Yes, corticosteroids can cause vaginal bleeding after menopause. In a prospective study comparing postmenopausal women who received corticosteroid injections to those who did not, 17% of the steroid group reported abnormal bleeding compared to 7% of controls. This association held even after accounting for body weight and hormone therapy use. While the effect is real, any postmenopausal bleeding still needs proper evaluation because it can also signal more serious conditions.
How Corticosteroids Trigger Bleeding
After menopause, your ovaries produce very little estrogen, and the uterine lining (endometrium) thins and becomes inactive. Corticosteroids disrupt this equilibrium by interfering with the hormonal environment that keeps the endometrium stable. Glucocorticoids, the class of steroids most commonly prescribed for inflammation, interact with specific receptors in the uterine lining. These receptors are closely related to progesterone receptors, and when glucocorticoids bind to them, they can destabilize the endometrium enough to cause shedding and bleeding.
The adrenal glands also play a role. After menopause, a small amount of estrogen is still produced through conversion of adrenal hormones in fat tissue. High-dose corticosteroids alter adrenal function, which can shift the balance of these residual hormones and stimulate the endometrium just enough to trigger spotting or bleeding.
Which Types of Steroids Are Linked to Bleeding
Both oral corticosteroids (like prednisone and dexamethasone) and steroid injections have been associated with postmenopausal bleeding. The strongest clinical data comes from injected corticosteroids, the kind commonly given for joint pain, back pain, or epidural nerve blocks. In case reports, postmenopausal women developed abnormal bleeding after lumbar and sacral epidural steroid injections used to manage neurological pain.
Oral steroids taken at higher doses for conditions like autoimmune skin diseases have also been documented as a trigger, though the overall incidence appears low. One clinic treating roughly 3,800 patients with glucocorticoids for skin conditions found that only about 0.1% per year developed abnormal uterine bleeding. That’s uncommon, but it does happen, and it can be alarming when it does.
There is less clinical data linking inhaled or topical corticosteroids to postmenopausal bleeding. These forms deliver much smaller doses to the bloodstream, making a systemic hormonal effect far less likely.
What the Bleeding Typically Looks Like
Steroid-related postmenopausal bleeding is usually light. Most women experience spotting or light vaginal bleeding rather than heavy flow. It tends to appear within days to a couple of weeks after starting a steroid course or receiving an injection. In many cases, the bleeding resolves on its own once the steroid is reduced or cleared from the body, which can take anywhere from several days to a few weeks depending on the type and dose.
Some women experience only a single episode. Others, particularly those on long-term oral steroids for chronic conditions, may have recurrent episodes as long as the medication continues.
Why It Still Needs Medical Evaluation
Even if you recently started a steroid and the timing seems to explain the bleeding, postmenopausal bleeding always warrants evaluation. The reason is straightforward: about 10% of postmenopausal bleeding cases turn out to be caused by endometrial cancer or precancerous changes. A steroid side effect and a more serious condition can look identical from the outside.
The standard first step is either a transvaginal ultrasound or an endometrial biopsy. Your doctor does not need to order both at once. On ultrasound, if the uterine lining measures 4 mm or less, the risk of significant disease is very low and a biopsy is generally unnecessary. If the lining is thicker than 4 mm, or if the ultrasound can’t get a clear view, a tissue sample is the next step.
If your initial evaluation comes back normal but bleeding continues, further testing is typically recommended. A single normal result does not rule out all causes if the symptom persists.

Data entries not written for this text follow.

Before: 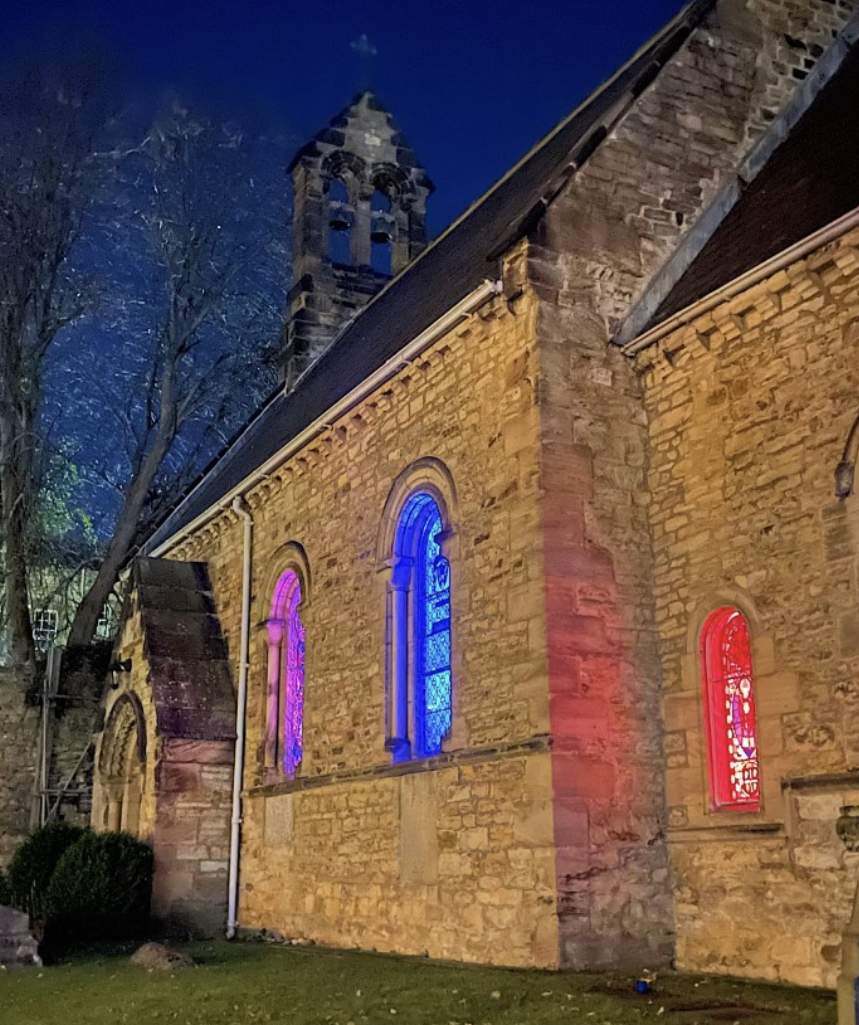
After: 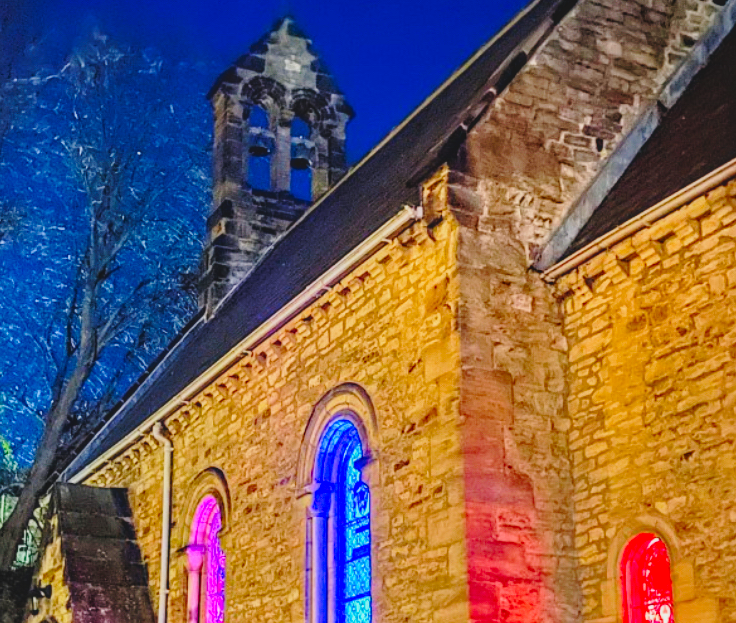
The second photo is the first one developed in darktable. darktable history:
contrast brightness saturation: contrast -0.202, saturation 0.187
base curve: curves: ch0 [(0, 0) (0.028, 0.03) (0.121, 0.232) (0.46, 0.748) (0.859, 0.968) (1, 1)], preserve colors none
shadows and highlights: radius 335.4, shadows 64.82, highlights 5.68, compress 87.83%, soften with gaussian
local contrast: on, module defaults
haze removal: compatibility mode true, adaptive false
crop and rotate: left 9.401%, top 7.262%, right 4.887%, bottom 31.872%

What to Track Before Your Appointment
Before seeing your doctor, it helps to write down a few specifics. Note when the bleeding started relative to your steroid use, including the type of steroid (oral, injection, or other), the dose if you know it, and when you started it. Track whether the bleeding is constant or intermittent, and roughly how heavy it is compared to a normal period. This information helps your doctor gauge how likely the steroid is to be the cause and how urgently further testing is needed.
If you are taking steroids for a chronic condition and cannot simply stop, your doctor may adjust the dose or add a short course of a hormone to stabilize the uterine lining. The goal is to manage the bleeding without compromising treatment for your underlying condition.
Other Medications That Can Cause Similar Bleeding
Corticosteroids are not the only medications that trigger postmenopausal bleeding. Blood thinners are a common culprit. Tamoxifen, used in breast cancer treatment, stimulates the uterine lining and frequently causes bleeding. Hormone replacement therapy, particularly estrogen-only formulations, is another well-known cause. Even some herbal supplements with plant-based estrogen activity, like soy isoflavones or black cohosh, have been linked to unexpected bleeding in postmenopausal women.
If you’re taking any of these alongside steroids, the picture becomes more complex, and your doctor will want to consider all potential contributors when planning your evaluation.